__SELECTED TEXT__

"""

Skip to main content

Mojo struct

Depth512MBars

struct Depth512MBars[num_kv_stages: Int, split_o: Bool = True]

Manages all mbarrier resources for depth=256/512 pair-CTA attention.

Parameters

  • num_kv_stages (Int): Number of fused KV pipeline buffer slots.
  • split_o (Bool): True for depth=512 (O_lo/O_hi split, 10 fixed barriers), False for depth=256 (single O, 8 fixed barriers).

Fields

  • mbar_base (MBarType):

Implemented traits

AnyType, Copyable, ImplicitlyCopyable, ImplicitlyDestructible, Movable, RegisterPassable, TrivialRegisterPassable

comptime members

C_consumer_offset

comptime C_consumer_offset = (Depth512MBars[num_kv_stages, split_o].C_producer_offset + 1)

C_producer_offset

comptime C_producer_offset = (Depth512MBars[num_kv_stages, split_o].S_odd_consumer_offset + 1)

KV_barriers

comptime KV_barriers = (2 * num_kv_stages)

KV_offset

comptime KV_offset = Depth512MBars[num_kv_stages, split_o].num_fixed

num_fixed

comptime num_fixed = ((Depth512MBars[num_kv_stages, split_o].O_mma_lo_offset + 1) + 1 if split_o else 0)

num_high_count_barriers

comptime num_high_count_barriers = (5 + 1 if split_o else 0)

O_mma_hi_offset

comptime O_mma_hi_offset = (Depth512MBars[num_kv_stages, split_o].O_mma_lo_offset + 1)

O_mma_lo_offset

comptime O_mma_lo_offset = (Depth512MBars[num_kv_stages, split_o].S_odd_producer_offset + 1)

PO_hi_offset

comptime PO_hi_offset = (Depth512MBars[num_kv_stages, split_o].PO_lo_offset + 1)

PO_lo_offset

comptime PO_lo_offset = 0

S_even_consumer_offset

comptime S_even_consumer_offset = ((Depth512MBars[num_kv_stages, split_o].PO_lo_offset + 1) + 1 if split_o else 0)

S_even_producer_offset

comptime S_even_producer_offset = (Depth512MBars[num_kv_stages, split_o].C_consumer_offset + 1)

S_odd_consumer_offset

comptime S_odd_consumer_offset = (Depth512MBars[num_kv_stages, split_o].S_even_consumer_offset + 1)

S_odd_producer_offset

comptime S_odd_producer_offset = (Depth512MBars[num_kv_stages, split_o].S_even_producer_offset + 1)

size

comptime size = (Depth512MBars[num_kv_stages, split_o].num_fixed + Depth512MBars[num_kv_stages, split_o].KV_barriers)

SPipelineConsumer

comptime SPipelineConsumer = RolePipeline[1, False]

SPipelineProducer

comptime SPipelineProducer = RolePipeline[1, cta_group=2]

Methods

__init__

__init__(mbar_base: UnsafePointer[SharedMemBarrier, MutAnyOrigin, address_space=AddressSpace.SHARED]) -> Self

Wrap a base mbarrier pointer from Depth512AttentionSMem.mbar_base().

init

init(self, *, lane_idx: Int32)

Initialize all barriers. One call per warp lane (lane_idx = tid % 32).

"""

__RECORD EXCERPTS__
"""

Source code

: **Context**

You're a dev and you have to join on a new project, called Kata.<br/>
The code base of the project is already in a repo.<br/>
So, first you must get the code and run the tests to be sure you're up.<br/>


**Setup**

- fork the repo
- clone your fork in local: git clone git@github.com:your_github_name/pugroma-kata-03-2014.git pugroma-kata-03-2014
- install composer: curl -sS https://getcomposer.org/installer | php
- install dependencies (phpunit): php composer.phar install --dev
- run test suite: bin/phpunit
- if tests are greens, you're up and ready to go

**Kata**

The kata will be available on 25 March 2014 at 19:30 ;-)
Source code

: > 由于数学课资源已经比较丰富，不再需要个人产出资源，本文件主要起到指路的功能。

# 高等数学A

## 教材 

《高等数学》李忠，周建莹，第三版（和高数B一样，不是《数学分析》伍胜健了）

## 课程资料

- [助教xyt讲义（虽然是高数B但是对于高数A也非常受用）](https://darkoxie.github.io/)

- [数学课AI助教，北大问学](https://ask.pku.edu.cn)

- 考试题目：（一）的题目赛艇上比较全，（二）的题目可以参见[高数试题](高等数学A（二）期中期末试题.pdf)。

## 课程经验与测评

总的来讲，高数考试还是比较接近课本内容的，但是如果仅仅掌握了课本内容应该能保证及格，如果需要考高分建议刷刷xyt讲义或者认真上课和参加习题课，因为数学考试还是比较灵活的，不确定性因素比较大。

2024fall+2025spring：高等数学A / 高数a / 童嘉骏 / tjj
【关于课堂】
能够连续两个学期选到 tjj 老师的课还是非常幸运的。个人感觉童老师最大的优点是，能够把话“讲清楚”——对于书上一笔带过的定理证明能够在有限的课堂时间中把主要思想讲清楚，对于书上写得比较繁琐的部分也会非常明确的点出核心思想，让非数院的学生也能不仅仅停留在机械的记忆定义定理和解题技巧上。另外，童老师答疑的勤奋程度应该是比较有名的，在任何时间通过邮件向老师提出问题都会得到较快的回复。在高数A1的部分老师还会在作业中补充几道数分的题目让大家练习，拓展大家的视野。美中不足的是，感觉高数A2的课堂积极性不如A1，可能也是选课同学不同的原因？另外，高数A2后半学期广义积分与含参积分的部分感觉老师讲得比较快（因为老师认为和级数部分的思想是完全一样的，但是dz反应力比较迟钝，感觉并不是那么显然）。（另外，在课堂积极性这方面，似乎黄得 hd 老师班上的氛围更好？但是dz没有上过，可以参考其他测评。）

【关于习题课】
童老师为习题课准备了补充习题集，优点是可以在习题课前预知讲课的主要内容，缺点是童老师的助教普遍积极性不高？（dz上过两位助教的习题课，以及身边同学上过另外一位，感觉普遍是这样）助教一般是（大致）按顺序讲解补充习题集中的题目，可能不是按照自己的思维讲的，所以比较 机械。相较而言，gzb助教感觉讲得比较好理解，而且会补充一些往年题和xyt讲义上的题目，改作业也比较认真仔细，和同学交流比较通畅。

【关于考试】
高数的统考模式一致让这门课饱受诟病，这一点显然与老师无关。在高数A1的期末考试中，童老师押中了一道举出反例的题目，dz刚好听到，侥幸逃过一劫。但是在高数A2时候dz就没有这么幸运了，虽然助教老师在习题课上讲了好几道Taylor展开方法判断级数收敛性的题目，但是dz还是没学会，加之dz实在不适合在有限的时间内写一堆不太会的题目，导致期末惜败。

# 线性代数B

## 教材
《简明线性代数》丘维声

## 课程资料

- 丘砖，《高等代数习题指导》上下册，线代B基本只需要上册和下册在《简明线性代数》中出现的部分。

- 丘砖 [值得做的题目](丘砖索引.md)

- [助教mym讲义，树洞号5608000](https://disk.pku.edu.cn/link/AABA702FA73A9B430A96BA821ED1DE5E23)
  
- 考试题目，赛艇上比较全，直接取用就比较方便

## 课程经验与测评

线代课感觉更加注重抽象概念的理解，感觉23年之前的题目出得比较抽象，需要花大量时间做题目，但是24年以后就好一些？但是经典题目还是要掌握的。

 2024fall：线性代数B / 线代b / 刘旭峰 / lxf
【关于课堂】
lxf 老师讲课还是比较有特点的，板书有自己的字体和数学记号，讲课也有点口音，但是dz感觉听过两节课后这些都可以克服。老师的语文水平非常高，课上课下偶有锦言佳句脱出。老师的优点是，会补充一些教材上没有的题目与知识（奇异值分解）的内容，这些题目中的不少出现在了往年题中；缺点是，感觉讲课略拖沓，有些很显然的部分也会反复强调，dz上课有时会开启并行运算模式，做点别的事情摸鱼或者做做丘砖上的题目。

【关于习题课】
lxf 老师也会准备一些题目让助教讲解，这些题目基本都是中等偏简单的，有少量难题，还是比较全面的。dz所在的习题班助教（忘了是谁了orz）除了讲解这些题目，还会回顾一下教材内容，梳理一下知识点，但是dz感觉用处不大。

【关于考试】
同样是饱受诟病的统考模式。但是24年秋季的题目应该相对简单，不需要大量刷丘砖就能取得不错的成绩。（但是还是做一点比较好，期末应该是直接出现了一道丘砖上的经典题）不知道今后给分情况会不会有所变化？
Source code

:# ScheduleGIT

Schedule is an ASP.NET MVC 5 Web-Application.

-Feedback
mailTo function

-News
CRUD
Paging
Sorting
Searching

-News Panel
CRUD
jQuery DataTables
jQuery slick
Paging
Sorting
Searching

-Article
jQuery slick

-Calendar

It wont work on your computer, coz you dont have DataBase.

"""

__WHAT YOU NEED TO DO__
[A] Answer these from the Depth512MBars documentation:
(i) When split_o is False, how many fixed barriers are there?
(ii) What expression is given for KV_barriers?
(iii) How is lane_idx described for the init method?
[B] Resume the Depth512MBars documentation after its last line and write the next part.
The material has nothing to do with the Depth512MBars documentation.

__RESPONSES IN ORDER__
[A]
(i) 8 fixed barriers.
(ii) 2 * num_kv_stages
(iii) lane_idx = tid % 32, with one call per warp lane.

[B]
With num_kv_stages <= 11, total size <= 32 = WARP_SIZE, so a single wave covers all barriers.

producer_s_even

producer_s_even(self) -> Depth512MBars[num_kv_stages, split_o].SPipelineProducer

MMA warp: acquire waits on S_even consumer (buffer free), commit arrives at S_even producer (S written to TMEM).

Returns:

Depth512MBars

producer_s_odd

producer_s_odd(self) -> Depth512MBars[num_kv_stages, split_o].SPipelineProducer

MMA warp: acquire waits on S_odd consumer (buffer free), commit arrives at S_odd producer (S written to TMEM).

Returns:

Depth512MBars

consumer_s_even

consumer_s_even(self) -> Depth512MBars[num_kv_stages, split_o].SPipelineConsumer

Softmax warp: wait on S_even producer (S ready in TMEM), release arrives at S_even consumer (S loaded, buffer free).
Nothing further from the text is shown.